China and Malaysia Discuss Proposal for Asian Monetary Fund to Distance from US Dollar Hegemony

In the Brief:

  • China and Malaysia are discussing the creation of an Asian Monetary Fund to challenge the US dollar's dominance in trade.
  • Malaysia is already working with China to conduct trade in their own currencies, and other countries are also seeking to move away from the dollar.
  • The end of the dollar as the world's reserve currency could impact its value and the stablecoin market.

3 - 5 minute read

As the world’s largest economy, the United States has been the dominant player in global trade for decades. However, recent geopolitical tensions have fueled a growing movement among nations to challenge the U.S. dollar’s hegemony in international trade. In this article, we explore the latest development in this trend: China and Malaysia are considering creating an Asian Monetary Fund to distance themselves from the dollar and the International Monetary Fund (IMF).

According to Bloomberg, the idea of an Asian Monetary Fund was discussed at a forum on the Chinese island province of Hainan. Malaysian Prime Minister Anwar Ibrahim reportedly said that China’s President Xi Jinping welcomed discussions on the proposed agency. The fund would help Asian nations to reduce their dependence on the dollar and the IMF.

Malaysia is among several Asian nations that are trying to detach themselves from dollar dependence. Its central bank is already working with the People’s Bank of China to conduct trade in their own respective currencies. Furthermore, Anwar Ibrahim believes that the time is right for an Asian Monetary Fund, stating, “Now with the strength of the economies in China, Japan, and others, I think we should discuss this — at least consider an Asian Monetary Fund, and, secondly, the use of our respective currencies.”

China and Brazil’s Currency Agreement

China and Brazil made an agreement in late March to transact solely in their own currencies, cutting out the greenback completely.
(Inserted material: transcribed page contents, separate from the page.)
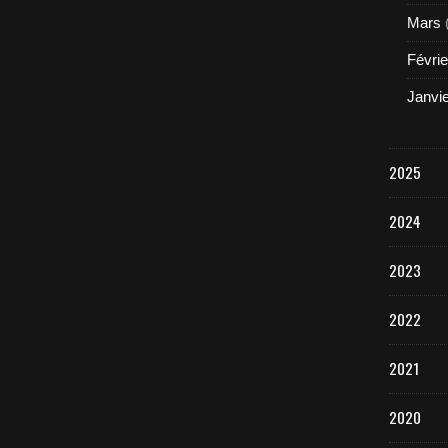
Mars
Févrie
Janvi
2025
2024
2023
2022
2021
2020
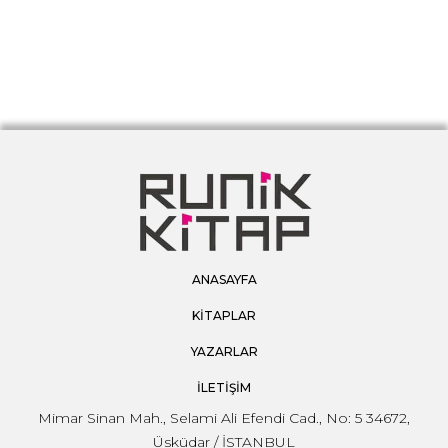
ANASAYFA
KİTAPLAR
YAZARLAR
İLETİŞİM
Mimar Sinan Mah., Selami Ali Efendi Cad., No: 5 34672,
Üsküdar / İSTANBUL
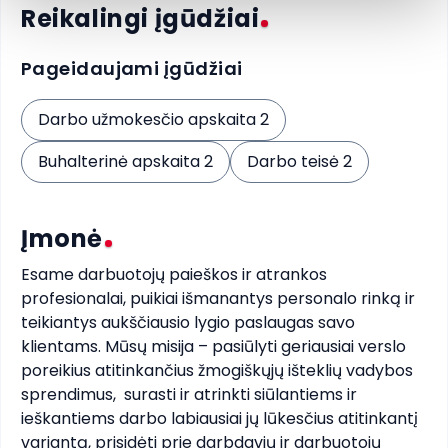
Reikalingi įgūdžiai
Pageidaujami įgūdžiai
Darbo užmokesčio apskaita 2
Buhalterinė apskaita 2
Darbo teisė 2
Įmonė
Esame darbuotojų paieškos ir atrankos 
profesionalai, puikiai išmanantys personalo rinką ir 
teikiantys aukščiausio lygio paslaugas savo 
klientams. Mūsų misija – pasiūlyti geriausiai verslo 
poreikius atitinkančius žmogiškųjų išteklių vadybos 
sprendimus,  surasti ir atrinkti siūlantiems ir 
ieškantiems darbo labiausiai jų lūkesčius atitinkantį 
variantą, prisidėti prie darbdavių ir darbuotojų 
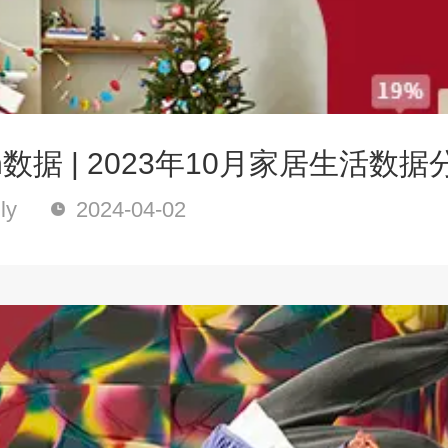
on数据 | 2023年10月家居生活数据
ly
2024-04-02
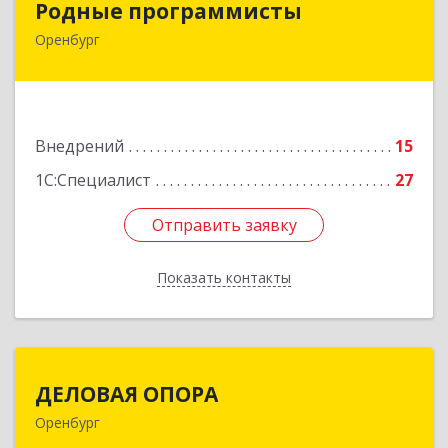
Родные программисты
Оренбург
460048, Оренбургская обл, Оренбург г,
Автоматики проезд, дом № 17, ком.8
Подробнее
Внедрений
15
1С:Специалист
27
Отправить заявку
Отправить заявку
Показать контакты
Назад
ДЕЛОВАЯ ОПОРА
ДЕЛОВАЯ ОПОРА
Оренбург
460048, Оренбургская обл, Оренбург г,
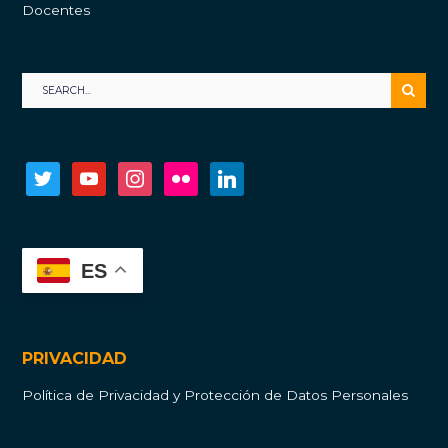
Docentes
twitter
youtube
instagram
flickr
linkedin
ES
PRIVACIDAD
Política de Privacidad y Protección de Datos Personales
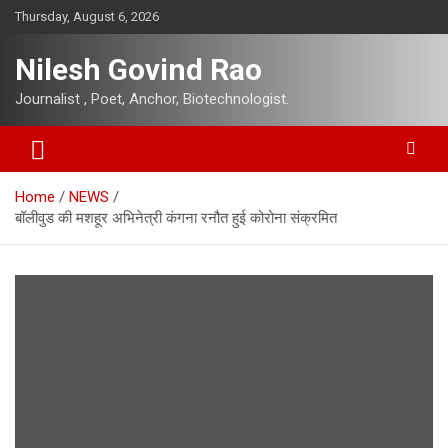
Skip
Thursday, August 6, 2026
to
content
Nilesh Govind Rao
Journalist , Poet, Anchor, Biotechnologist.
Home
NEWS
बॉलीवुड की मशहूर अभिनेत्री कंगना रनौत हुई कोरोना संक्रमित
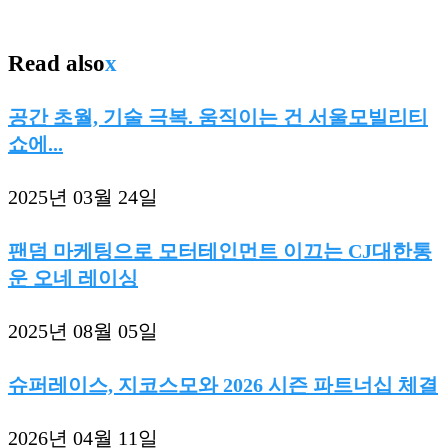
Read also
x
공간 초월, 기술 극복. 움직이는 건 서울모빌리티
쇼에...
2025년 03월 24일
팬덤 마케팅으로 모터테인먼트 이끄는 CJ대한통
운 오네 레이싱
2025년 08월 05일
슈퍼레이스, 지코스모와 2026 시즌 파트너십 체결
2026년 04월 11일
This move could be seen as an attempt to distance themselves from the dollar’s influence.

According to Cointelegraph, a Russian state official spoke of a new currency for the BRICS alliance. This alliance incorporates the burgeoning economies of Brazil, Russia, India, China, and South Africa. The proposed currency is another effort to distance itself from the dollar.

In October 2022, Chinese government researchers proposed a digital currency based on a basket of Asian currencies. The proposed currency would further reduce dependence on the dollar.
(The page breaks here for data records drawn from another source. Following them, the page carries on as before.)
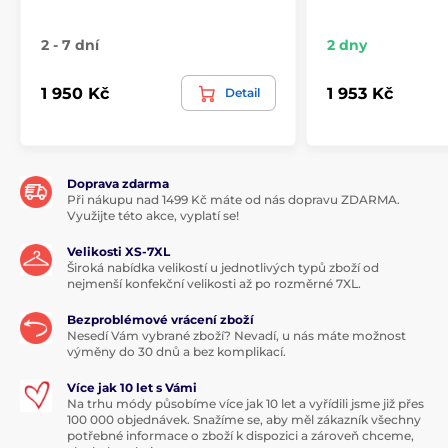
2 - 7 dní
2 dny
1 950 Kč
1 953 Kč
Detail
Doprava zdarma
Při nákupu nad 1499 Kč máte od nás dopravu ZDARMA.
Využijte této akce, vyplatí se!
Velikosti XS-7XL
Široká nabídka velikostí u jednotlivých typů zboží od
nejmenší konfekční velikosti až po rozměrné 7XL.
Bezproblémové vrácení zboží
Nesedí Vám vybrané zboží? Nevadí, u nás máte možnost
výměny do 30 dnů a bez komplikací.
Více jak 10 let s Vámi
Na trhu módy působíme více jak 10 let a vyřídili jsme již přes
100 000 objednávek. Snažíme se, aby měl zákazník všechny
potřebné informace o zboží k dispozici a zároveň chceme,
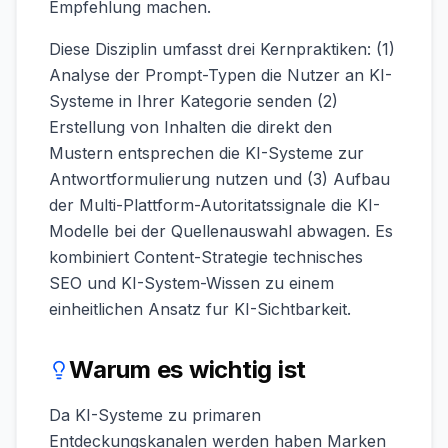
Empfehlung machen.
Diese Disziplin umfasst drei Kernpraktiken: (1)
Analyse der Prompt-Typen die Nutzer an KI-
Systeme in Ihrer Kategorie senden (2)
Erstellung von Inhalten die direkt den
Mustern entsprechen die KI-Systeme zur
Antwortformulierung nutzen und (3) Aufbau
der Multi-Plattform-Autoritatssignale die KI-
Modelle bei der Quellenauswahl abwagen. Es
kombiniert Content-Strategie technisches
SEO und KI-System-Wissen zu einem
einheitlichen Ansatz fur KI-Sichtbarkeit.
Warum es wichtig ist
Da KI-Systeme zu primaren
Entdeckungskanalen werden haben Marken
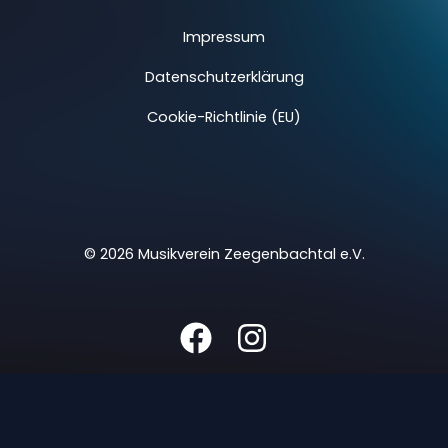
Impressum
Datenschutzerklärung
Cookie-Richtlinie (EU)
© 2026 Musikverein Zeegenbachtal e.V.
According to South China Morning Post Columnist Alex Lo, there could be additional reasons for dollar distancing. Lo said more countries want to move away from the U.S. dollar, not just for economic reasons, but to “escape the clutches of the gangsterism of U.S. foreign policy, which in the past two decades has weaponized its global dollar dominance with increasing abandon.” This sentiment is shared by many nations, and it’s driving them to seek alternatives to the dollar in global trade.

What This Means for Traders

The end of the dollar as the world’s reserve currency could have a severe impact on its value compared to other currencies and crypto assets. It could have a knock-on effect on the $133 billion stablecoin market, which is dominated by dollar-pegged stablecoins. Traders should be aware of these developments and adjust their strategies accordingly. However, it’s important to note that trading carries high risk, and we are not financial advisors.


The movement to challenge the U.S. dollar’s hegemony in international trade is gaining momentum. The proposed Asian Monetary Fund is just one of many efforts to distance nations from dollar dependence. As geopolitical tensions continue to rise, traders should stay informed and be prepared for potential changes in the global financial landscape.

Disclaimer: The content in this article is provided for informational purposes only and should not be considered as financial or trading advice. We are not financial advisors, and trading carries high risk. Always consult a professional financial advisor before making any investment decisions.